• [The task]: Repeat the entire listing exactly. Omit all pictures.

• [Source data]:
★ ★ ★
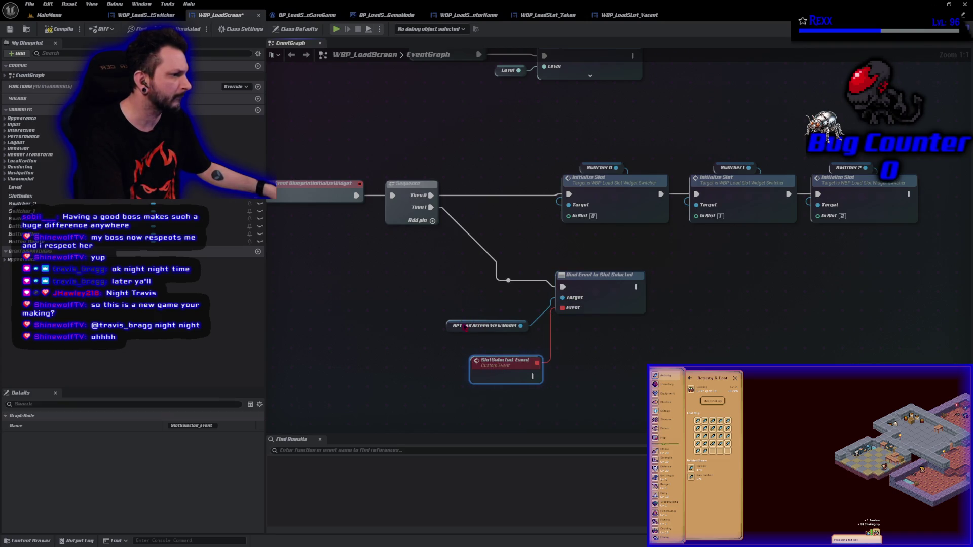
left_click_drag(446, 327, 464, 302)
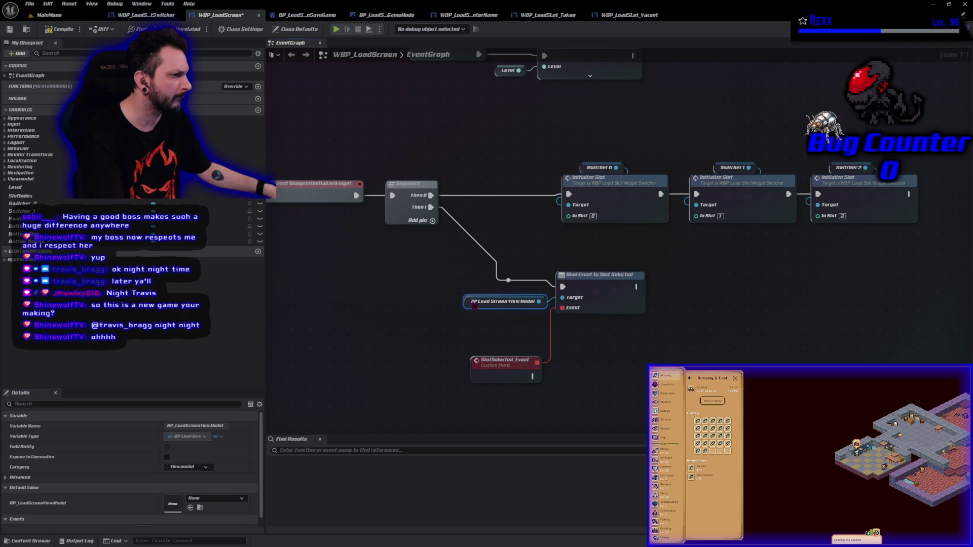
left_click_drag(490, 378, 489, 353)
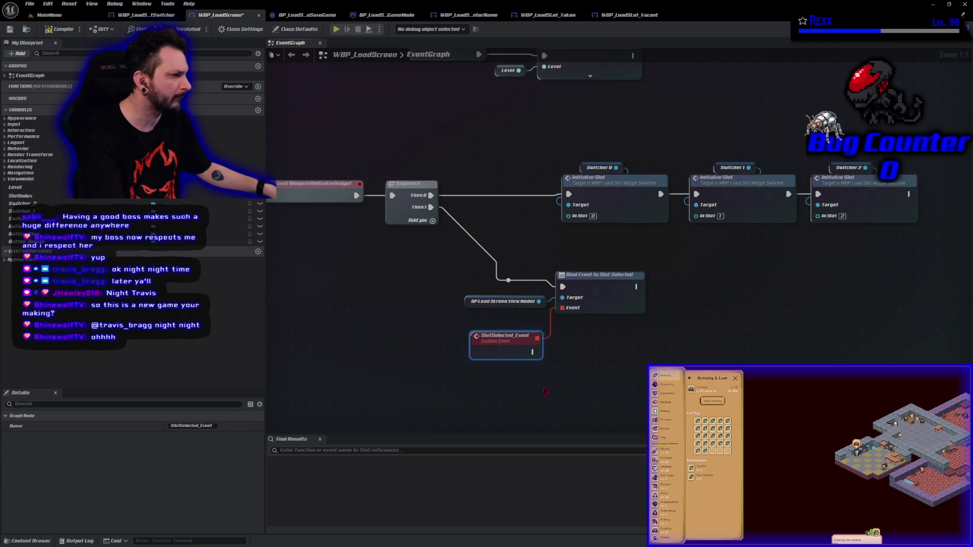
left_click_drag(572, 399, 512, 341)
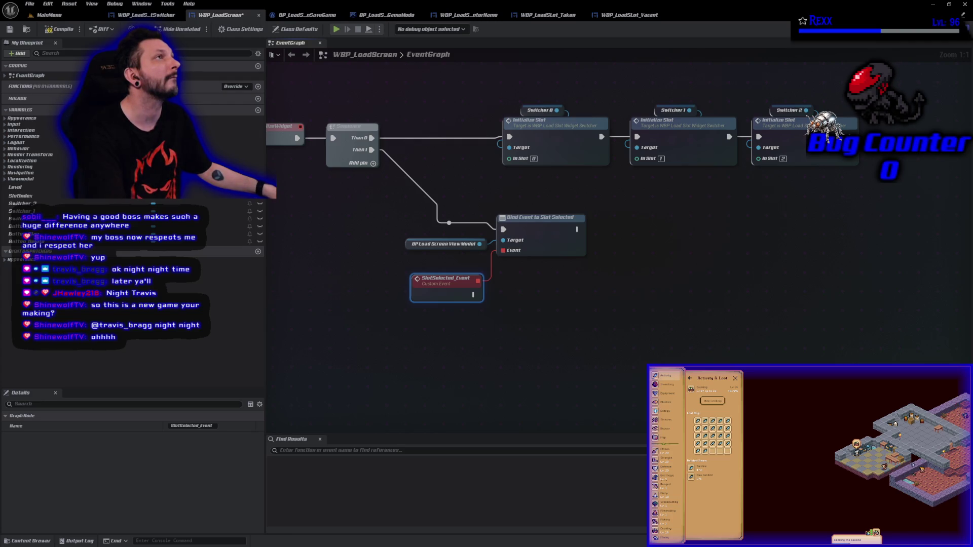
left_click(76, 32)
★ ★ ★
• [Result of the exercise]:
left_click_drag(446, 327, 464, 302)
left_click_drag(490, 378, 489, 353)
left_click_drag(572, 399, 512, 341)
left_click(76, 32)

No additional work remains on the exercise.